According a Labor Department filing made last week, membership at Wisconsin’s American Federation of State, County and Municipal Employees Council 40 — one of AFSCME’s four branches in the state — has gone from the 31,730 it reported in 2011, to 29,777 in 2012, to just 20,488 now. That’s a drop of more than 11,000 — about a third — in just two years. The council represents city and county employees outside of Milwaukee County and child care workers across Wisconsin.

Labor Department filings also show that Wisconsin’s AFSCME Council 48, which represents city and county workers in Milwaukee County, went from 9,043 members in 2011, to 6,046 in 2012, to just 3,498 now.

These numbers come from the locals’ LM-2 filings, annual reports they must make to Labor Department. They can be found here.

They show why the state worker unions and their liberal allies fought such a protracted, bitter battle in 2011 over Republican Gov. Scott Walker’s changes to the state’s labor laws. Under the old laws, state employees were obligated to pay dues to a union even if that worker didn’t want to belong to a union. Walker changed that to allow state workers to opt out of paying those dues. He also required unions to submit to an annual re-certification vote. Without those requirements, the unions have found it much harder to retain members.

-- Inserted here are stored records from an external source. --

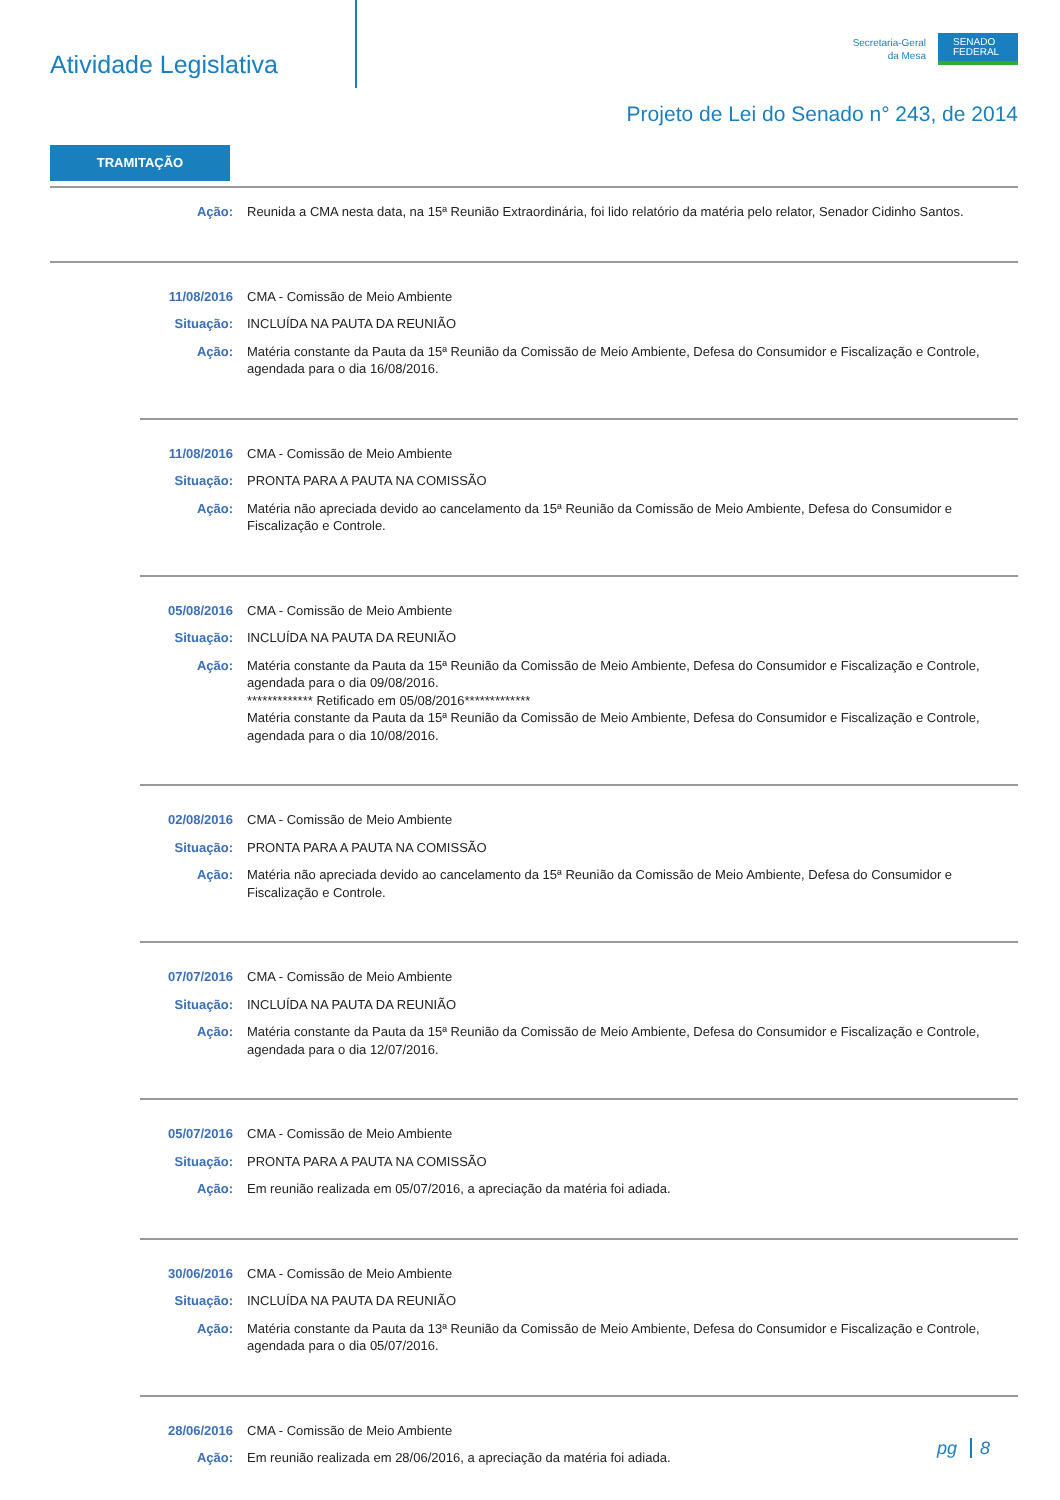Atividade Legislativa
Secretaria-Geral
da Mesa
SENADO
FEDERAL
Projeto de Lei do Senado n° 243, de 2014
TRAMITAÇÃO
Ação: Reunida a CMA nesta data, na 15ª Reunião Extraordinária, foi lido relatório da matéria pelo relator, Senador Cidinho Santos.
11/08/2016 CMA - Comissão de Meio Ambiente
Situação: INCLUÍDA NA PAUTA DA REUNIÃO
Ação: Matéria constante da Pauta da 15ª Reunião da Comissão de Meio Ambiente, Defesa do Consumidor e Fiscalização e Controle, agendada para o dia 16/08/2016.
11/08/2016 CMA - Comissão de Meio Ambiente
Situação: PRONTA PARA A PAUTA NA COMISSÃO
Ação: Matéria não apreciada devido ao cancelamento da 15ª Reunião da Comissão de Meio Ambiente, Defesa do Consumidor e Fiscalização e Controle.
05/08/2016 CMA - Comissão de Meio Ambiente
Situação: INCLUÍDA NA PAUTA DA REUNIÃO
Ação: Matéria constante da Pauta da 15ª Reunião da Comissão de Meio Ambiente, Defesa do Consumidor e Fiscalização e Controle, agendada para o dia 09/08/2016.
************* Retificado em 05/08/2016*************
Matéria constante da Pauta da 15ª Reunião da Comissão de Meio Ambiente, Defesa do Consumidor e Fiscalização e Controle, agendada para o dia 10/08/2016.
02/08/2016 CMA - Comissão de Meio Ambiente
Situação: PRONTA PARA A PAUTA NA COMISSÃO
Ação: Matéria não apreciada devido ao cancelamento da 15ª Reunião da Comissão de Meio Ambiente, Defesa do Consumidor e Fiscalização e Controle.
07/07/2016 CMA - Comissão de Meio Ambiente
Situação: INCLUÍDA NA PAUTA DA REUNIÃO
Ação: Matéria constante da Pauta da 15ª Reunião da Comissão de Meio Ambiente, Defesa do Consumidor e Fiscalização e Controle, agendada para o dia 12/07/2016.
05/07/2016 CMA - Comissão de Meio Ambiente
Situação: PRONTA PARA A PAUTA NA COMISSÃO
Ação: Em reunião realizada em 05/07/2016, a apreciação da matéria foi adiada.
30/06/2016 CMA - Comissão de Meio Ambiente
Situação: INCLUÍDA NA PAUTA DA REUNIÃO
Ação: Matéria constante da Pauta da 13ª Reunião da Comissão de Meio Ambiente, Defesa do Consumidor e Fiscalização e Controle, agendada para o dia 05/07/2016.
28/06/2016 CMA - Comissão de Meio Ambiente
Ação: Em reunião realizada em 28/06/2016, a apreciação da matéria foi adiada.
pg 8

Once the state can no longer force workers to pay union dues whether they wish to belong to the union or not, many of these workers (in some cases most of them) choose to tell the union to fuck off. Unions rely on state coercion; you either pay union dues or seek employment in some other non-unionized sector. If you’re an employer, you either hire union workers, or move elsewhere. Without state sponsored coercion, unions will wither and die (just as they should), and they can’t allow their partnership with the state be co-opted by the pesky individuals who would choose to have the union pound sand and stay the fuck out of their paycheck.